**ASSIGNMENT:** When you write out the records, keep every word exact and drop the pictures.

** RECORDED DATA follows **

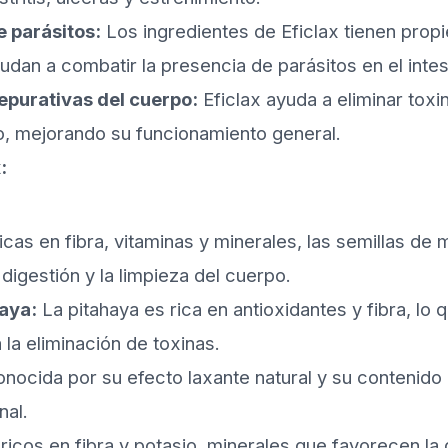
e parásitos:
Los ingredientes de Eficlax tienen prop
yudan a combatir la presencia de parásitos en el intes
epurativas del cuerpo:
Eficlax ayuda a eliminar toxi
, mejorando su funcionamiento general.
:
cas en fibra, vitaminas y minerales, las semillas de
 digestión y la limpieza del cuerpo.
haya:
La pitahaya es rica en antioxidantes y fibra, lo 
a eliminación de toxinas.
onocida por su efecto laxante natural y su contenido 
nal.
ricos en fibra y potasio, minerales que favorecen la d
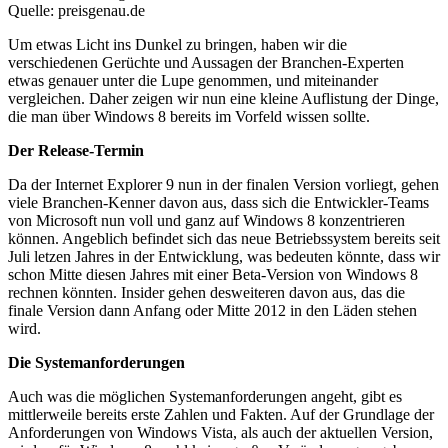
Quelle: preisgenau.de
Um etwas Licht ins Dunkel zu bringen, haben wir die
verschiedenen Gerüchte und Aussagen der Branchen-Experten
etwas genauer unter die Lupe genommen, und miteinander
vergleichen. Daher zeigen wir nun eine kleine Auflistung der Dinge,
die man über Windows 8 bereits im Vorfeld wissen sollte.
Der Release-Termin
Da der Internet Explorer 9 nun in der finalen Version vorliegt, gehen
viele Branchen-Kenner davon aus, dass sich die Entwickler-Teams
von Microsoft nun voll und ganz auf Windows 8 konzentrieren
können. Angeblich befindet sich das neue Betriebssystem bereits seit
Juli letzen Jahres in der Entwicklung, was bedeuten könnte, dass wir
schon Mitte diesen Jahres mit einer Beta-Version von Windows 8
rechnen könnten. Insider gehen desweiteren davon aus, das die
finale Version dann Anfang oder Mitte 2012 in den Läden stehen
wird.
Die Systemanforderungen
Auch was die möglichen Systemanforderungen angeht, gibt es
mittlerweile bereits erste Zahlen und Fakten. Auf der Grundlage der
Anforderungen von Windows Vista, als auch der aktuellen Version,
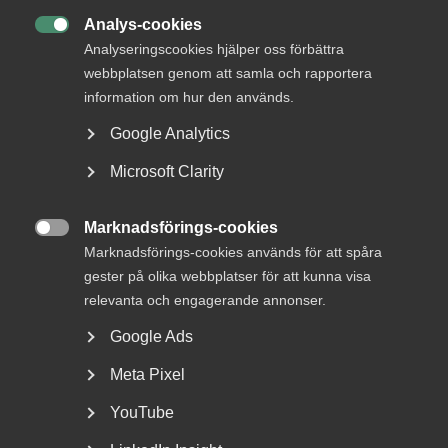
därmed kan det inte handläggas som ett förenklat
Analys-cookies
tvistemål.

Analyseringscookies hjälper oss förbättra
webbplatsen genom att samla och rapportera
Arbetsdomstolen förordnade därför att målet i
information om hur den används.
tingsrätten skulle handläggas som ett ordinärt tvistemål.
Google Analytics
Läs fler domar på Arbetsdomstolens hemsida
.
Microsoft Clarity
Marknadsförings-cookies

Publicerad:
13 mars 2026
Marknadsförings-cookies används för att spåra
Senast uppdaterad:
13 mars 2026
gester på olika webbplatser för att kunna visa
relevanta och engagerande annonser.
Google Ads
MER OM AD-DOM
Meta Pixel
YouTube
22 juni
AD-domar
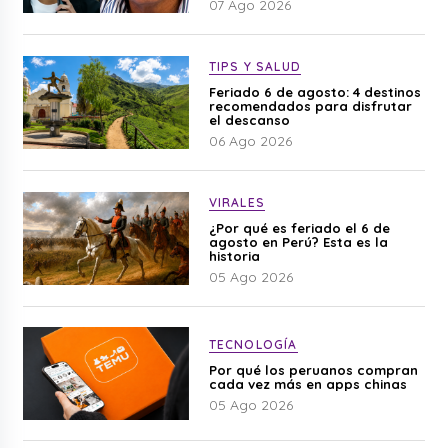
07 Ago 2026
TIPS Y SALUD
Feriado 6 de agosto: 4 destinos
recomendados para disfrutar
el descanso
06 Ago 2026
VIRALES
¿Por qué es feriado el 6 de
agosto en Perú? Esta es la
historia
05 Ago 2026
TECNOLOGÍA
Por qué los peruanos compran
cada vez más en apps chinas
05 Ago 2026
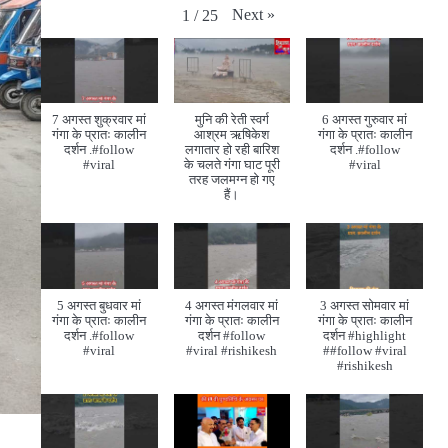
Next
»
1
/
25
7 अगस्त शुक्रवार मां
मुनि की रेती स्वर्ग
6 अगस्त गुरुवार मां
गंगा के प्रातः कालीन
आश्रम ऋषिकेश
गंगा के प्रातः कालीन
दर्शन .#follow
लगातार हो रही बारिश
दर्शन .#follow
#viral
के चलते गंगा घाट पूरी
#viral
तरह जलमग्न हो गए
हैं।
5 अगस्त बुधवार मां
4 अगस्त मंगलवार मां
3 अगस्त सोमवार मां
गंगा के प्रातः कालीन
गंगा के प्रातः कालीन
गंगा के प्रातः कालीन
दर्शन .#follow
दर्शन #follow
दर्शन #highlight
#viral
#viral #rishikesh
##follow #viral
#rishikesh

** End of RECORDED DATA **

**EXERCISE RESPONSE:**
e parásitos:
Los ingredientes de Eficlax tienen prop
yudan a combatir la presencia de parásitos en el intes
epurativas del cuerpo:
Eficlax ayuda a eliminar toxi
, mejorando su funcionamiento general.
:
cas en fibra, vitaminas y minerales, las semillas de
 digestión y la limpieza del cuerpo.
haya:
La pitahaya es rica en antioxidantes y fibra, lo 
a eliminación de toxinas.
onocida por su efecto laxante natural y su contenido 
nal.
ricos en fibra y potasio, minerales que favorecen la d
Quelle: preisgenau.de
Um etwas Licht ins Dunkel zu bringen, haben wir die
verschiedenen Gerüchte und Aussagen der Branchen-Experten
etwas genauer unter die Lupe genommen, und miteinander
vergleichen. Daher zeigen wir nun eine kleine Auflistung der Dinge,
die man über Windows 8 bereits im Vorfeld wissen sollte.
Der Release-Termin
Da der Internet Explorer 9 nun in der finalen Version vorliegt, gehen
viele Branchen-Kenner davon aus, dass sich die Entwickler-Teams
von Microsoft nun voll und ganz auf Windows 8 konzentrieren
können. Angeblich befindet sich das neue Betriebssystem bereits seit
Juli letzen Jahres in der Entwicklung, was bedeuten könnte, dass wir
schon Mitte diesen Jahres mit einer Beta-Version von Windows 8
rechnen könnten. Insider gehen desweiteren davon aus, das die
finale Version dann Anfang oder Mitte 2012 in den Läden stehen
wird.
Die Systemanforderungen
Auch was die möglichen Systemanforderungen angeht, gibt es
mittlerweile bereits erste Zahlen und Fakten. Auf der Grundlage der
Anforderungen von Windows Vista, als auch der aktuellen Version,
därmed kan det inte handläggas som ett förenklat
Analys-cookies
tvistemål.

Analyseringscookies hjälper oss förbättra
webbplatsen genom att samla och rapportera
Arbetsdomstolen förordnade därför att målet i
information om hur den används.
tingsrätten skulle handläggas som ett ordinärt tvistemål.
Google Analytics
Läs fler domar på Arbetsdomstolens hemsida
.
Microsoft Clarity
Marknadsförings-cookies

Publicerad:
13 mars 2026
Marknadsförings-cookies används för att spåra
Senast uppdaterad:
13 mars 2026
gester på olika webbplatser för att kunna visa
relevanta och engagerande annonser.
Google Ads
MER OM AD-DOM
Meta Pixel
YouTube
22 juni
AD-domar
07 Ago 2026
TIPS Y SALUD
Feriado 6 de agosto: 4 destinos
recomendados para disfrutar
el descanso
06 Ago 2026
VIRALES
¿Por qué es feriado el 6 de
agosto en Perú? Esta es la
historia
05 Ago 2026
TECNOLOGÍA
Por qué los peruanos compran
cada vez más en apps chinas
05 Ago 2026
Next
»
1
/
25
7 अगस्त शुक्रवार मां
मुनि की रेती स्वर्ग
6 अगस्त गुरुवार मां
गंगा के प्रातः कालीन
आश्रम ऋषिकेश
गंगा के प्रातः कालीन
दर्शन .#follow
लगातार हो रही बारिश
दर्शन .#follow
#viral
के चलते गंगा घाट पूरी
#viral
तरह जलमग्न हो गए
हैं।
5 अगस्त बुधवार मां
4 अगस्त मंगलवार मां
3 अगस्त सोमवार मां
गंगा के प्रातः कालीन
गंगा के प्रातः कालीन
गंगा के प्रातः कालीन
दर्शन .#follow
दर्शन #follow
दर्शन #highlight
#viral
#viral #rishikesh
##follow #viral
#rishikesh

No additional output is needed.